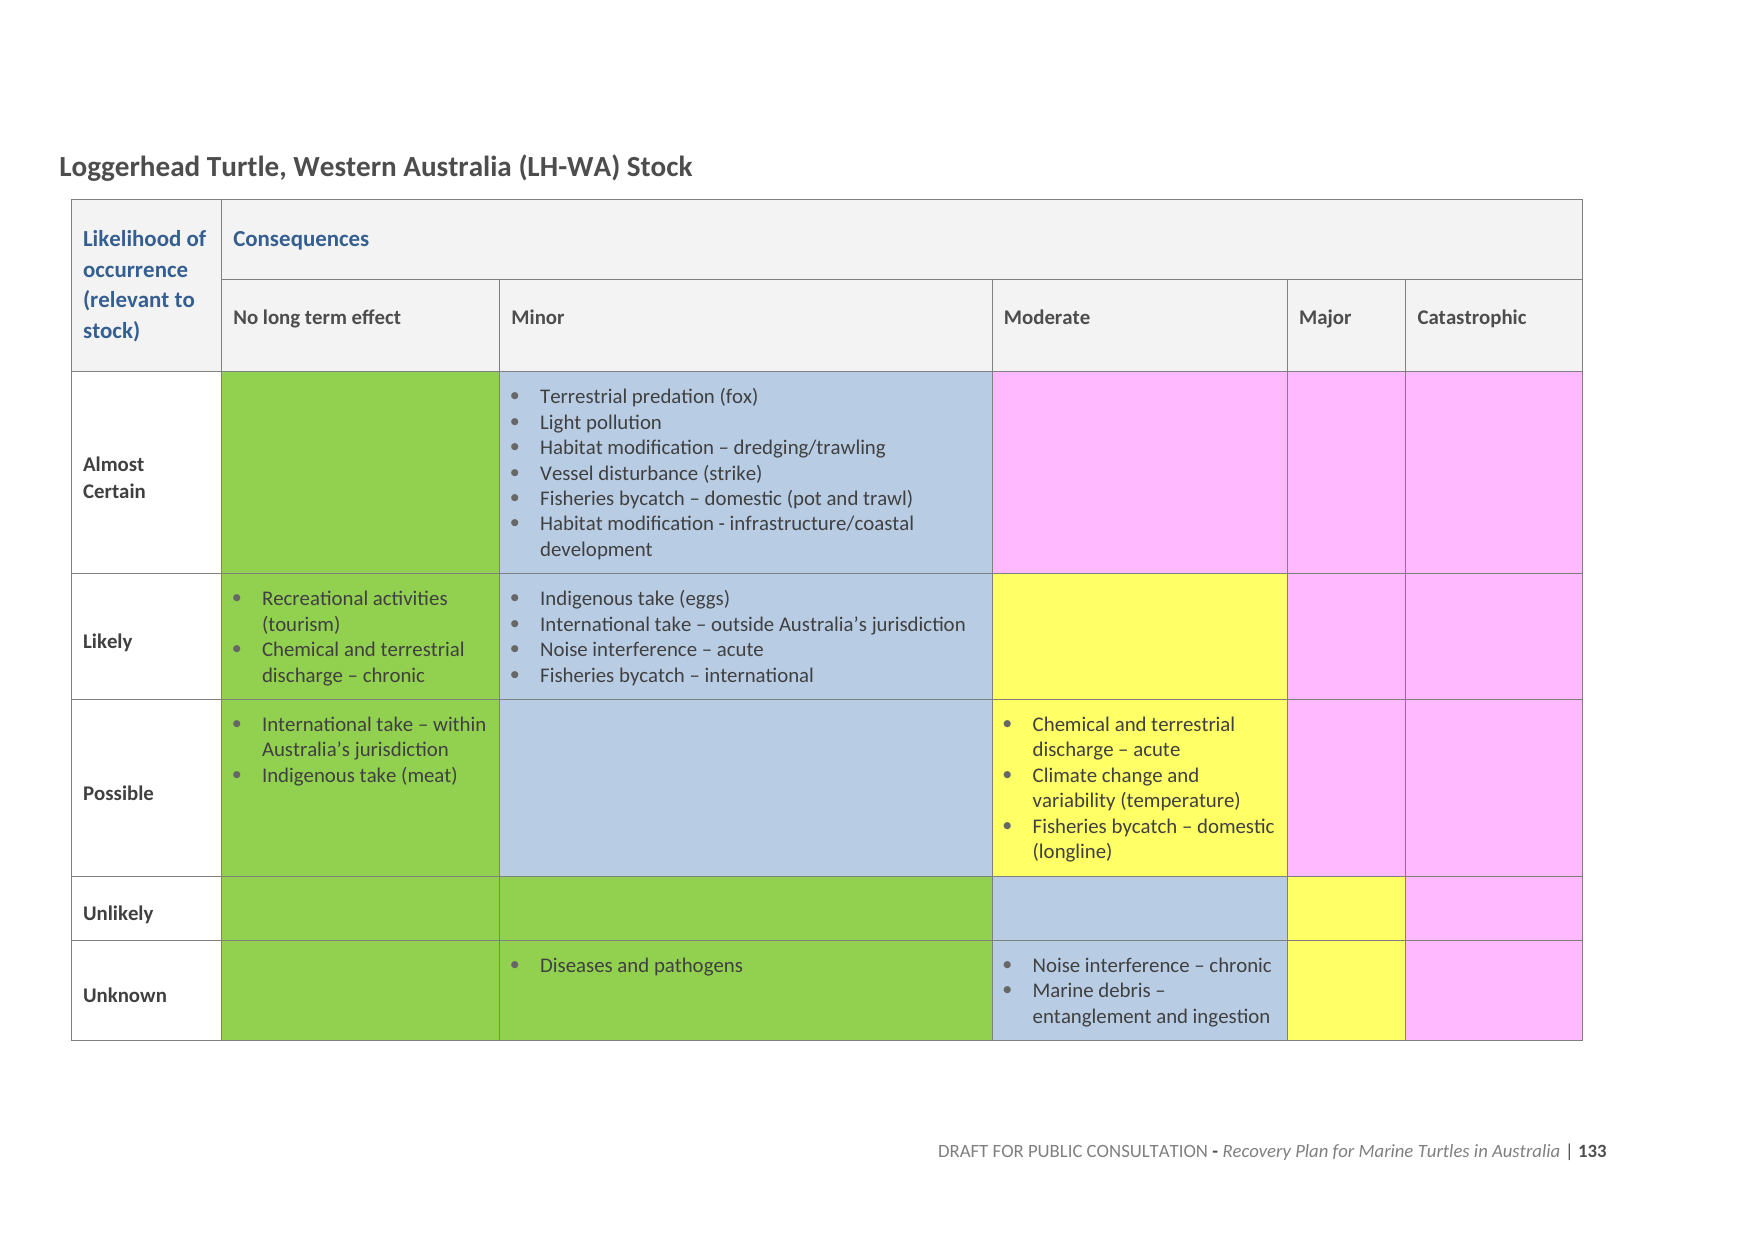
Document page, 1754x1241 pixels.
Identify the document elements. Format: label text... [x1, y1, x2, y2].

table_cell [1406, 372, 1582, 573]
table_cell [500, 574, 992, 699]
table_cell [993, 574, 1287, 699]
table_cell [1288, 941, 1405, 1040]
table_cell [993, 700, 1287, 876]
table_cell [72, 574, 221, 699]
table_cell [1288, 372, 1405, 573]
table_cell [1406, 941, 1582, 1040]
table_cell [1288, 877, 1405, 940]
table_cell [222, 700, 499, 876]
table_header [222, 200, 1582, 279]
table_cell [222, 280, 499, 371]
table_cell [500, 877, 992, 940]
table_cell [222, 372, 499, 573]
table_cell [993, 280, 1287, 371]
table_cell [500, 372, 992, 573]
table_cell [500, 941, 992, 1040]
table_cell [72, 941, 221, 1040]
text Loggerhead Turtle, Western Australia (LH-WA) Stock [59, 148, 1606, 183]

TASK: Considering only the material above, set down every line from the one with "table_cell [1406, 372, 1582, 573]" to the one with "table_cell [222, 700, 499, 876]", inclusive, exactly as written.

RESULT:
table_cell [1406, 372, 1582, 573]
table_cell [500, 574, 992, 699]
table_cell [993, 574, 1287, 699]
table_cell [1288, 941, 1405, 1040]
table_cell [993, 700, 1287, 876]
table_cell [72, 574, 221, 699]
table_cell [1288, 372, 1405, 573]
table_cell [1406, 941, 1582, 1040]
table_cell [1288, 877, 1405, 940]
table_cell [222, 700, 499, 876]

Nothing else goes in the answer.